── PROVIDED TEXT

January 1990

Effects of Exercise, Dietary Cholesterol, and Dietary Fat on Blood Lipids

Author Affiliations

From the General Medicine Unit and the Cardiology Unit, Department of Medicine, University of Rochester (NY) School of Medicine and Dentistry. Dr Johnson is now at the North Canton (Ohio) Medical Foundation.

Arch Intern Med. 1990;150(1):137-141. doi:10.1001/archinte.1990.00390130121019

• Exercise, a low fat diet, or a diet low in saturated fat content can each lower plasma total cholesterol and low-density lipoprotein (LDL) cholesterol. We investigated whether these factors together could prevent the lipid-raising effects of dietary cholesterol. Ten healthy, athletic, normolipidemic male volunteers were studied. Two diets of 4 weeks duration each were compared in a randomized, blind crossover design. Diets were identical except for cholesterol content: one contained 600 mg/d; the other 200 mg/d. Both diets contained 15% of calories as protein, 55% as carbohydrate, 30% as fat, and the polyunsaturated fat to saturated fat ratio was 1.5. Exercise level and body weight were kept constant in each subject. As compared with plasma values obtained following the 200-mg/d cholesterol diet, mean values following the 600-mg/d cholesterol diet significantly increased for LDL cholesterol and apolipoprotein B by 10% and 13%, respectively. Mean plasma triglycerides, high-density lipoprotein 2 and 3, and apolipoprotein A-1 levels did not change significantly. Individual responses, however, were highly variable. Three subjects increased LDL cholesterol by more than 25%; 2 subjects increased LDL cholesterol by 10% to 25%; and 5 subjects had 5% or less change in LDL cholesterol. A dietary cholesterol increase can significantly elevate plasma LDL cholesterol and apolipoprotein B in certain normolipidemic, healthy men even when they are exercising regularly and consuming a moderately fat restricted, low saturated fat diet. Dietary cholesterol restriction may therefore be justifiable even when other life-style and dietary measures to minimize blood cholesterol are undertaken.

────
── SUPPLIED RECORDS

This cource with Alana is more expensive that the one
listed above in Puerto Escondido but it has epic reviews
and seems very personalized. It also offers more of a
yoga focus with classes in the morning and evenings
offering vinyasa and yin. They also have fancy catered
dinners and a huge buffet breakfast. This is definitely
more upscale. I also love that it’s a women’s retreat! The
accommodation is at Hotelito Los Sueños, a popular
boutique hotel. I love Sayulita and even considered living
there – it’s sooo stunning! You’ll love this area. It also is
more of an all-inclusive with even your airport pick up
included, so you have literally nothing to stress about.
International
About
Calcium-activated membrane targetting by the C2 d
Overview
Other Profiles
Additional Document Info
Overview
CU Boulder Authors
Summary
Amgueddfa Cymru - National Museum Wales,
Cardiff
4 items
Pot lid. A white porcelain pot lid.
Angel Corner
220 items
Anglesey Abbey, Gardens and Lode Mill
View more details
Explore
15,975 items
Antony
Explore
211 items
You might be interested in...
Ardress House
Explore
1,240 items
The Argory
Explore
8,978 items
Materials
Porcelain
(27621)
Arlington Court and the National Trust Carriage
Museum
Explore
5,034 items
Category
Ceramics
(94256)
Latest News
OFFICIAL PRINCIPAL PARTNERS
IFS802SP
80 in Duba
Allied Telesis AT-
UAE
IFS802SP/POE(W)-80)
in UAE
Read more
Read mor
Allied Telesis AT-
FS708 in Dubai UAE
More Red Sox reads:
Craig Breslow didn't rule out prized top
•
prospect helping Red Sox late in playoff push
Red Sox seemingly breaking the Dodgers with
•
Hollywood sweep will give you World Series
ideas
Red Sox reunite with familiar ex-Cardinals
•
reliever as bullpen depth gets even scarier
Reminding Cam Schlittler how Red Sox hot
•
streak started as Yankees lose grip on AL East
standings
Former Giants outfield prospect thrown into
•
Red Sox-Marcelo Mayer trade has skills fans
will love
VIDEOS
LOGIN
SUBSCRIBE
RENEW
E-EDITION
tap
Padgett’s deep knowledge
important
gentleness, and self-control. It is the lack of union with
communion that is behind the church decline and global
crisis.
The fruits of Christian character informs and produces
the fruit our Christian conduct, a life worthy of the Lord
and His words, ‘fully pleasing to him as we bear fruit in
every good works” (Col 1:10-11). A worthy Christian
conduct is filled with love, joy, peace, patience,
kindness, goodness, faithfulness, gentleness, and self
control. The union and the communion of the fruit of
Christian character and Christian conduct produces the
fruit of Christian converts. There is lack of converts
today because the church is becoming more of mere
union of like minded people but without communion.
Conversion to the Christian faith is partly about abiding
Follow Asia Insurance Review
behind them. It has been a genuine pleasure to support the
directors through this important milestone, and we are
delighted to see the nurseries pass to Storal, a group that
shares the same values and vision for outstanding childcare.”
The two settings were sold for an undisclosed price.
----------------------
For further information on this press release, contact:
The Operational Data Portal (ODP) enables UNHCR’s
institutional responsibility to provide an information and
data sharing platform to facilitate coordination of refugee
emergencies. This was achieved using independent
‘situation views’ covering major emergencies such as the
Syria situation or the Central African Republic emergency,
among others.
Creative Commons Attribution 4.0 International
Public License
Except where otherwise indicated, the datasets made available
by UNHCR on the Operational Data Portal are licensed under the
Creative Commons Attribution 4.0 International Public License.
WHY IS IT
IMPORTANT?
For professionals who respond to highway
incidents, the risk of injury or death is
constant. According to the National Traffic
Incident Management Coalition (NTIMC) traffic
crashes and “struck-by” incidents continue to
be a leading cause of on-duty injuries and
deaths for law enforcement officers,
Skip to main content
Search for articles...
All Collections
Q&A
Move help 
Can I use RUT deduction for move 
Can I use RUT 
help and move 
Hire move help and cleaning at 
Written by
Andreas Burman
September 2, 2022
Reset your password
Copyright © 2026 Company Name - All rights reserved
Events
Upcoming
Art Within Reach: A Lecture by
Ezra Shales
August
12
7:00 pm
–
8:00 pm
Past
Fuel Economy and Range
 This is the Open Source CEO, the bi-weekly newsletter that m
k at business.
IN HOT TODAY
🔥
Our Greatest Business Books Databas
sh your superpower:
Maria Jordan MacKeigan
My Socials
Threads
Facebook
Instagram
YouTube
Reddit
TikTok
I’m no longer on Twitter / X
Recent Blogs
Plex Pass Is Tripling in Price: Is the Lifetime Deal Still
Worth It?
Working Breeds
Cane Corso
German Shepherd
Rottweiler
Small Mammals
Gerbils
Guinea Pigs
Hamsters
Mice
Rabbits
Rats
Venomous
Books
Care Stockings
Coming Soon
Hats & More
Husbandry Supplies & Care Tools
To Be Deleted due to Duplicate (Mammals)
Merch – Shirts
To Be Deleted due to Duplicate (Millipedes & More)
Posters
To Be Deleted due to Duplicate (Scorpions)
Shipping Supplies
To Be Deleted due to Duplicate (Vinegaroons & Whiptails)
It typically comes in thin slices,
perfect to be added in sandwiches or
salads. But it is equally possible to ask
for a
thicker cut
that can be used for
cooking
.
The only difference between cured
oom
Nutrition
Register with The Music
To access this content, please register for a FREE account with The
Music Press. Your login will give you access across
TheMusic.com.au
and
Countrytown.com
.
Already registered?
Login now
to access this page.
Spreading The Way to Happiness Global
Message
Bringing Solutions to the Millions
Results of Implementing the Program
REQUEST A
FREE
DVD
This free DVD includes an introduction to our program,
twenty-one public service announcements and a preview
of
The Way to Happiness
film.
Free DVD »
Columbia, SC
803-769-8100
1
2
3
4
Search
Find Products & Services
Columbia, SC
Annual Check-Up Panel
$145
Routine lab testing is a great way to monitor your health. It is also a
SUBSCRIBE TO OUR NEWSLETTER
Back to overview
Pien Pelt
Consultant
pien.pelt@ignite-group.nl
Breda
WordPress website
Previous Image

────

# TO DO
Please quote the stretch of the exercise and cholesterol abstract from "From the General" through "(Ohio) Medical Foundation.".

# WRITTEN RESPONSE
From the General Medicine Unit and the Cardiology Unit, Department of Medicine, University of Rochester (NY) School of Medicine and Dentistry. Dr Johnson is now at the North Canton (Ohio) Medical Foundation.